Lisa Gold

Job title: 
Lecturer, Teacher Special Program, Balinese Gamelan
Research interests: 

Lisa Gold is a Lecturer at the University of California at Berkeley where she earned her Ph.D. in Ethnomusicology with a specialization in Balinese and Javanese music in ritual & theater, gamelan gender wayang, and shadow puppetry. Other research interests include transmission and communicability, folklore, instrumental and vocal music of Ireland and the UK, oral performance and improvisation, music and space and place, mediatization, performance eco-systems, and musical analysis. She is a member of Gamelan Sekar Jaya, Gamelan Sari Raras, and ShadowLight. She has performed and conducted extensive ongoing research in Bali and the U.S. since 1981, and is the author of Music in Bali: Experiencing Music, Expressing Culture (Oxford University Press Global Music Series, 2005), and a number of articles and book chapters. These include “Music in Bali: The Sound World of a Balinese Temple Ceremony,” in Global Music Cultures: An Introduction to World Music (Oxford University Press, 2021), the Bali article in the New Grove Dictionary of Music and Musicians, a chapter in Performing Arts in Postmodern Bali: Changing Interpretations, Founding Traditions. (Graz Studies in Ethnomusicology 2013), “Musical Expression in the Gender Wayang Repertoire: A Bridge Between Narrative and Ritual,” in, Danker Schaareman, ed, Balinese Music in Context (Basel: Amadeus, Forum Ethnomusicologicum 4), a published paper presented at the International Seminar and Festival of Indonesian Music, Smithsonian Institution, Washington DC  (2016, https://asia.si.edu/essays/article-gold/) and a dissertation on the relationship between theater and ritual in Balinese shadow puppetry (1998), based on close work spanning decades with dynamic leading performers from former times. She is currently  recasting this work as a monograph in light of her ongoing research in Bali on the contemporary situation of transmission of musical and wayang knowledge that spans a century of performance. Her recent studies have also taken her deeply into the study of traditional Irish flute performance and transmission.

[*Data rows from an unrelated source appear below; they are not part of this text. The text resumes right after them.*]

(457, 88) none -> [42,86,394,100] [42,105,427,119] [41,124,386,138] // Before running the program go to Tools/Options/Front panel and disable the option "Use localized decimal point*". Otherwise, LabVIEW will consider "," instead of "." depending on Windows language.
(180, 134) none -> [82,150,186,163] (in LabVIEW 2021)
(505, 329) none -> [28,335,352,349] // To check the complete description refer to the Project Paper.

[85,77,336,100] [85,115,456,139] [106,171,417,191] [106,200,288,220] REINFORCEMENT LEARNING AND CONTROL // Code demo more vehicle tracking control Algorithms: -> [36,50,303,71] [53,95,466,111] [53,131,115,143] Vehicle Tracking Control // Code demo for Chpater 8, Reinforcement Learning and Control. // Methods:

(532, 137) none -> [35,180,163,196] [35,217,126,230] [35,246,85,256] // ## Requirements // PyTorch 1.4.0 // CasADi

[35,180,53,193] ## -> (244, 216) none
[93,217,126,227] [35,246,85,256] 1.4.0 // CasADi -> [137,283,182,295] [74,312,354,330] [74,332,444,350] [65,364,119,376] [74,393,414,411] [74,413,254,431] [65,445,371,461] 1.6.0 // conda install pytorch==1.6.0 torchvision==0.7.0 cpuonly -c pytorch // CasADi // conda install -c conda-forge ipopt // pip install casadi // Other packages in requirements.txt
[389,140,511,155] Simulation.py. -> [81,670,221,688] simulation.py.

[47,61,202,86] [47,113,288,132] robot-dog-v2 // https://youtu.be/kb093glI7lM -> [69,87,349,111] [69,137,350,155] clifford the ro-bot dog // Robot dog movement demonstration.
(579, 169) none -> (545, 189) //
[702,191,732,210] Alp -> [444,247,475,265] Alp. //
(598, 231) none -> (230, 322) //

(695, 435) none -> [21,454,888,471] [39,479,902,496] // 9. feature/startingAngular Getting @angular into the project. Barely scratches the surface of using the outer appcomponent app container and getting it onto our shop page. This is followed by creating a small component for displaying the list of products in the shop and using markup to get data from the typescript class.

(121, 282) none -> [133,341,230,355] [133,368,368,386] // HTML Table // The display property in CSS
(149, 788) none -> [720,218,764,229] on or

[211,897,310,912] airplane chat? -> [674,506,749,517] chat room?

Lisa continues to give scholarly lectures and presentations, including “Balinese Gender Wayang: Musical Knowledge, Innovation, and Transmission from Zaman Dulu (a Bygone Era) to the Present,” Nusantara Gamelan Masters Guest Lecture Series, Buffalo, NY. https://nusantaraarts.com/guest-lecture-series/.

Courses Lisa has enjoyed teaching include Music and Theater of Southeast Asia, Music of Bali, Music, Ritual and Theater of Bali and Java, and Music in Ritual and Festival Soundscapes (case studies worldwide), along with the Balinese Gamelan performance ensemble where she directs an annual Hertz Hall noon concert. She believes in integrating performance and creative projects in her lecture courses so that students have experiential learning.